Great blue heron artist reveals meaning behind 16-foot statue
When drafting ideas of artwork for the vacant space on the corner of 13th Avenue and Alder Street, Eugene artist Jud Turner settled on a peculiar but fitting idea for the Eugene area — a great blue heron.
“Herons are iconic part of this landscape. They are not a normal animal to see, so it’s a treat to see them,” Turner said. “They hang out on the Willamette River, and are very important to our area.”
The city of Eugene, The Duck Store and the University of Oregon combined efforts to commission a piece of artwork to compliment the newly designed traffic structure and intersection of 13th Avenue and Alder Street a year and a half ago. Turner’s idea was chosen among a pool of other local and regional artists.
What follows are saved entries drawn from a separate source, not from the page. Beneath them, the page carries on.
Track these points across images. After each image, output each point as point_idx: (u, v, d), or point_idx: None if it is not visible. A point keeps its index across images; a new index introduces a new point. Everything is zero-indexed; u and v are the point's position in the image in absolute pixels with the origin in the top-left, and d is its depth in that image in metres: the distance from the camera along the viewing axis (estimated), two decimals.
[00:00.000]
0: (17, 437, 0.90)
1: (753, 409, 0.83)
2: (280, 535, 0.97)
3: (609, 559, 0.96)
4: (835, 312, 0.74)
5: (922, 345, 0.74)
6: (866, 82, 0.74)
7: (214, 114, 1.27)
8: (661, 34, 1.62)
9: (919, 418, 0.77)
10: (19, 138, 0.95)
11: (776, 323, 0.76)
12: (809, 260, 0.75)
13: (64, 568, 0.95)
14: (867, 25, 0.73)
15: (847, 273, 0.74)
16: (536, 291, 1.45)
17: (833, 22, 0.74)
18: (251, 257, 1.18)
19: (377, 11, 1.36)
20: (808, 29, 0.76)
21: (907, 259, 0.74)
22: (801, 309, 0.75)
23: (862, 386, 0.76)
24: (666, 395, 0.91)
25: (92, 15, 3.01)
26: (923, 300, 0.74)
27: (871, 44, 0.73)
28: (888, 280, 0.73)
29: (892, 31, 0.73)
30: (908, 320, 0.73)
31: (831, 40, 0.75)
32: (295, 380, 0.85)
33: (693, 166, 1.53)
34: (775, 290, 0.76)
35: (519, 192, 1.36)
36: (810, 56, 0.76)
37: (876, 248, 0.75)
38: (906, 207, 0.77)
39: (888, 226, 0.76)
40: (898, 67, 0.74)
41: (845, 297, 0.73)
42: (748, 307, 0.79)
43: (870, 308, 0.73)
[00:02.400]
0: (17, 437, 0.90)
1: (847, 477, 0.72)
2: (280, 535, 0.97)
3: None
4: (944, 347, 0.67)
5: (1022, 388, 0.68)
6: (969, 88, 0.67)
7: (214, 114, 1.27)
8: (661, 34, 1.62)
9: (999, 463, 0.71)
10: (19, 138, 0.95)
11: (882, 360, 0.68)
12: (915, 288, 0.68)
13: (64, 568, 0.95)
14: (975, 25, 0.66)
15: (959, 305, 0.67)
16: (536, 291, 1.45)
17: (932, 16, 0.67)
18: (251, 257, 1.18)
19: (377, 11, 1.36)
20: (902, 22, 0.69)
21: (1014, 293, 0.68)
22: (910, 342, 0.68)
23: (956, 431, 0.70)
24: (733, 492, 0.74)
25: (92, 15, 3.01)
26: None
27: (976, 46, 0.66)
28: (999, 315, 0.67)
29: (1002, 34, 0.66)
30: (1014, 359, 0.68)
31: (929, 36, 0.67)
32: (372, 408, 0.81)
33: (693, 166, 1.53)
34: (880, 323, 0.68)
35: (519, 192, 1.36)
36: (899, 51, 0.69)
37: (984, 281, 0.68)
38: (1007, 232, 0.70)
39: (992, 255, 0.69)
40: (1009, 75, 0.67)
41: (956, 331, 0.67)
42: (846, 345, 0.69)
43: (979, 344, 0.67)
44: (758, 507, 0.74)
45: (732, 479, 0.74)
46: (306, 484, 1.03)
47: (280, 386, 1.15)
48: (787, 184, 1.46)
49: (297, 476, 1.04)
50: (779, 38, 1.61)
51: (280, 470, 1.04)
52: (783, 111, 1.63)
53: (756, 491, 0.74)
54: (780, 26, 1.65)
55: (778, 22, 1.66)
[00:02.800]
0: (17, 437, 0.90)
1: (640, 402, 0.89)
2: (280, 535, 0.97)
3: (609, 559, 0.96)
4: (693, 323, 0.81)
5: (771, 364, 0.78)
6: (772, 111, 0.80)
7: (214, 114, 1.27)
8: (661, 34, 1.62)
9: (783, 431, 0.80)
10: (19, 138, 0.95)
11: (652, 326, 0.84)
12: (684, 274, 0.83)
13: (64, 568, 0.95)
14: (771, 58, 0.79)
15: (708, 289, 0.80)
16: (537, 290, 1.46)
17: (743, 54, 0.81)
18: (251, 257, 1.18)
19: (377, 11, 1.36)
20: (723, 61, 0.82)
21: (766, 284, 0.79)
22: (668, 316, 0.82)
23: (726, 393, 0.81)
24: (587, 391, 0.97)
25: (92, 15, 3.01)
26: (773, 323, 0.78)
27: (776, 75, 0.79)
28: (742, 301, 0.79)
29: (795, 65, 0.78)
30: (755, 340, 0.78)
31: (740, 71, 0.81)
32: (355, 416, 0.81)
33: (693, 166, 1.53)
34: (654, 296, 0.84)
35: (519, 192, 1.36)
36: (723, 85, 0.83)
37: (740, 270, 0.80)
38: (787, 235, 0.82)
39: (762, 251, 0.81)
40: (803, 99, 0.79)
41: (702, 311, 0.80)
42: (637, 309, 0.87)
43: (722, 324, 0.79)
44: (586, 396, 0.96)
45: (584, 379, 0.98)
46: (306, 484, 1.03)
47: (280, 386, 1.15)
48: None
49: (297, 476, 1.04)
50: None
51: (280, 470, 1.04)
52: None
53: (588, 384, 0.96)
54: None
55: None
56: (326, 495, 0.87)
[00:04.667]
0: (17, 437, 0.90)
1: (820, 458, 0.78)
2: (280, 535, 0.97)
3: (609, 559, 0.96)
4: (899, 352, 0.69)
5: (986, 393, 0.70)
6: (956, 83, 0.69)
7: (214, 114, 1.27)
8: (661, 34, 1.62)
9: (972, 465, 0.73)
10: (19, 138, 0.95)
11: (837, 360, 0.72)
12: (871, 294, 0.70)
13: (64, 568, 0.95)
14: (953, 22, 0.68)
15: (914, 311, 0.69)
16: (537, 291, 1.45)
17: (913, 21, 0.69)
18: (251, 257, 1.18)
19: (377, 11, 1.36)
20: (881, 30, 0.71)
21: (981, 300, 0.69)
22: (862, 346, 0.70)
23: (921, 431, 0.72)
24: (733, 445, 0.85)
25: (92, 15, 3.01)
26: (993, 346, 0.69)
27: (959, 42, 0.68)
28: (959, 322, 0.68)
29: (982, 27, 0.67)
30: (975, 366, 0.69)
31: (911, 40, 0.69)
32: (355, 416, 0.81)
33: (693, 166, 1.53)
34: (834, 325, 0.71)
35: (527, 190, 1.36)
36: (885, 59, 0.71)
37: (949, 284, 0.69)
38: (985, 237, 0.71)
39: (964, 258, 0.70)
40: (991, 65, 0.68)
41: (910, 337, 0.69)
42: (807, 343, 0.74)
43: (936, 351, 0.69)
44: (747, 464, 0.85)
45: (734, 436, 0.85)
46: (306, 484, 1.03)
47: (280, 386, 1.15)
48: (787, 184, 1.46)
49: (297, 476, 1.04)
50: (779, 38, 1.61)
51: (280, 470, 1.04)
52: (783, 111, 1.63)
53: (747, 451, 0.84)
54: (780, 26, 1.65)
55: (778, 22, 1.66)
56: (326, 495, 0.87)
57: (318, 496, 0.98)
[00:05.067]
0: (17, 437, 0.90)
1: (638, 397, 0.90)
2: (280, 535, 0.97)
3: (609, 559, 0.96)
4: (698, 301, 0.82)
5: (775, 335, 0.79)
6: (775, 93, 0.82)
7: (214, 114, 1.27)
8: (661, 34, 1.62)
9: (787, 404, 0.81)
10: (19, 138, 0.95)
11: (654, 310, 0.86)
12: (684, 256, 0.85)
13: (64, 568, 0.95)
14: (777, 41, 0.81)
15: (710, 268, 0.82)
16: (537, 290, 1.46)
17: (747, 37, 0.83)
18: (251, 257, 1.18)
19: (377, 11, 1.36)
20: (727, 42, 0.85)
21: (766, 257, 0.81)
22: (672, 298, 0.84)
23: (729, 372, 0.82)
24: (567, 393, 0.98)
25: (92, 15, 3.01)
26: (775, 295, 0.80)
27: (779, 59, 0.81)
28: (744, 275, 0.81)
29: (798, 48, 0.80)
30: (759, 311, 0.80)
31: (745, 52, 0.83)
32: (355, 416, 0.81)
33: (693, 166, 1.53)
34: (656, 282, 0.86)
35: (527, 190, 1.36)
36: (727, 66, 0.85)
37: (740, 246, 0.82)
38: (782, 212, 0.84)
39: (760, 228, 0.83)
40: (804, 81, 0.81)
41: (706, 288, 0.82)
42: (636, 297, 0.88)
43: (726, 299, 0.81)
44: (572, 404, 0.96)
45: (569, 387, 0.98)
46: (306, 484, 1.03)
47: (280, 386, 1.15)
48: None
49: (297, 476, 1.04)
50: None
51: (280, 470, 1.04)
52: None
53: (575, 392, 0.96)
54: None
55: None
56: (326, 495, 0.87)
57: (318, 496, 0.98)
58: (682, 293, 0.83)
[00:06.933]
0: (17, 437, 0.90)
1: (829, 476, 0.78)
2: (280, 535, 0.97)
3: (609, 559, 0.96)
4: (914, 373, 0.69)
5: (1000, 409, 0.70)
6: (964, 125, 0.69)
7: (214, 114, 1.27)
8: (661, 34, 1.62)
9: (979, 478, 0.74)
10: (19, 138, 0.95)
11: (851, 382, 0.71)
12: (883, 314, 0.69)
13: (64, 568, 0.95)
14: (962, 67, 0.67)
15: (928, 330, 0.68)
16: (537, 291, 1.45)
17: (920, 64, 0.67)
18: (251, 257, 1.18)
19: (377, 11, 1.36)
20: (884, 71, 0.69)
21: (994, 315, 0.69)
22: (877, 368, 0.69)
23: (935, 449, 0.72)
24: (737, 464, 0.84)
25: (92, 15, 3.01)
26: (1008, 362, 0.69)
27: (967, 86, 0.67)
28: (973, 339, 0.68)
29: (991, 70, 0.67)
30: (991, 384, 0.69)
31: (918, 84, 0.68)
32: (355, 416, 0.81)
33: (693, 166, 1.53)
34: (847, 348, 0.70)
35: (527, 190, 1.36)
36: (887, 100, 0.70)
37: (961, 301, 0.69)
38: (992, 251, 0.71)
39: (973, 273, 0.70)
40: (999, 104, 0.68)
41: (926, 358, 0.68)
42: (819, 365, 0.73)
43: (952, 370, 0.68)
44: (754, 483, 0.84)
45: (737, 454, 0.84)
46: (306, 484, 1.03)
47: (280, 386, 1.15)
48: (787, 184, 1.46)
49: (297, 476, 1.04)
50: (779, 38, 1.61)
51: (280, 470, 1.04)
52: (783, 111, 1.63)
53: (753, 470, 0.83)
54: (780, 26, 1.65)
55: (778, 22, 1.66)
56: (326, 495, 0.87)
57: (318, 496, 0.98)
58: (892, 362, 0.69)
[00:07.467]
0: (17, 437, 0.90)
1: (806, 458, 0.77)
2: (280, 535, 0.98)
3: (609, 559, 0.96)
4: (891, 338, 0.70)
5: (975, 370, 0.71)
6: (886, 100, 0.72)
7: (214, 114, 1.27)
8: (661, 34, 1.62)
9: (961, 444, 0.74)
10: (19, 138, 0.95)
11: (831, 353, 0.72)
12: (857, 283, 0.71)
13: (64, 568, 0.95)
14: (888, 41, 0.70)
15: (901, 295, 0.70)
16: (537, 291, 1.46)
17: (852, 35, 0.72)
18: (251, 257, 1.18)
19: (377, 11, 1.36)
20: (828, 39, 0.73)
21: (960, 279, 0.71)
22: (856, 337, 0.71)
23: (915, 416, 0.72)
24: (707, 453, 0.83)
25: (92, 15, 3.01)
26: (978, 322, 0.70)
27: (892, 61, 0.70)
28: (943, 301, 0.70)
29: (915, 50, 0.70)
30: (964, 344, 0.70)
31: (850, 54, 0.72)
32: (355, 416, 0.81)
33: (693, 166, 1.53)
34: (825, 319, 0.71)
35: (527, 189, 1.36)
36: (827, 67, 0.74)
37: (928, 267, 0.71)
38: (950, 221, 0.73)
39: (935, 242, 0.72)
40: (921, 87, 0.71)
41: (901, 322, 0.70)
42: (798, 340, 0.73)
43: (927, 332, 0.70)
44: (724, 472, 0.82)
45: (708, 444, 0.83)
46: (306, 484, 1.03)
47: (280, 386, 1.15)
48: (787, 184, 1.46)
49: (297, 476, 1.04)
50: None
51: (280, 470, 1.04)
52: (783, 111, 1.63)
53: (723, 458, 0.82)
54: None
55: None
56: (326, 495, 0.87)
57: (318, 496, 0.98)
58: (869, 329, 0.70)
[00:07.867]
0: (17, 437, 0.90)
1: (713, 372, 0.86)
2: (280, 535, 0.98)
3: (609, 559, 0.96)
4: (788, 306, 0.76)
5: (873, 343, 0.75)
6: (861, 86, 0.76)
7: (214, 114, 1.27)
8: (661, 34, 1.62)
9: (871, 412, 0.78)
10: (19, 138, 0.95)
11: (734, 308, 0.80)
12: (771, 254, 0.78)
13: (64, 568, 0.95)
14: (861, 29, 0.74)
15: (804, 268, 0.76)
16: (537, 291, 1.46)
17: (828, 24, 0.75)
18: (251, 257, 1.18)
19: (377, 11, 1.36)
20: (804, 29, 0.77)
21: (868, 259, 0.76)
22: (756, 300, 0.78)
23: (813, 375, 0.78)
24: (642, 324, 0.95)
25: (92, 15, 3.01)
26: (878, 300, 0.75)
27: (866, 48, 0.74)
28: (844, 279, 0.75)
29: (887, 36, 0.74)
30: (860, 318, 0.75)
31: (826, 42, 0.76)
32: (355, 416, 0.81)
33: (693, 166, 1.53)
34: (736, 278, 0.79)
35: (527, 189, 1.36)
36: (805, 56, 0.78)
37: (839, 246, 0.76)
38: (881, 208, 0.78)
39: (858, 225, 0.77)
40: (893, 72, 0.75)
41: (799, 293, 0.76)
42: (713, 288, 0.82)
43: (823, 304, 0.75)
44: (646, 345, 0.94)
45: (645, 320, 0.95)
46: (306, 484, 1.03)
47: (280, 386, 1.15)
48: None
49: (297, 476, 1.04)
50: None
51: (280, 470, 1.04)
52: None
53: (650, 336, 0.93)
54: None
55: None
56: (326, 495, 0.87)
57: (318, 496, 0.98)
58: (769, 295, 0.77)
But the process of constructing the heron was no easy task.
“The hardest part about making the heron was the physicality of welding on something that size. One hundred percent of the piece is welded steel, and fifty to seventy percent of that is recycled material with the remainder being new steel. Because it’s a linear structure with inside and outside parts, any weld I made on the outside I had to duplicate inside the structure,” Turner said.
The heron, which is partially constructed out of recycled bike and motorcycle steel, is a bit of an ironic analogy of sorts, according to Turner.
“It’s a bit of a role reversal. The bird is made out of man-made objects used to conquer the natural world. Things like motorcycle gears and bike parts are now part of something natural and beautiful. It’s a balance between man, technology and nature,” Turner explained.
Turner, a UO graduate with a fine arts and sociology degree, hopes the artwork will draw appreciation from a broader base of people than just art enthusiasts.
“My hope is that a motorcycle enthusiast could identify motorcycle pieces on the heron and appreciate the parts in a different setting,” he said.
The 1,400-pound, 16-foot-tall heron will serve as a guide to all future commuters.
“The piece is truly an analogy of a watchful heron over its own river; a river of people,” Turner said.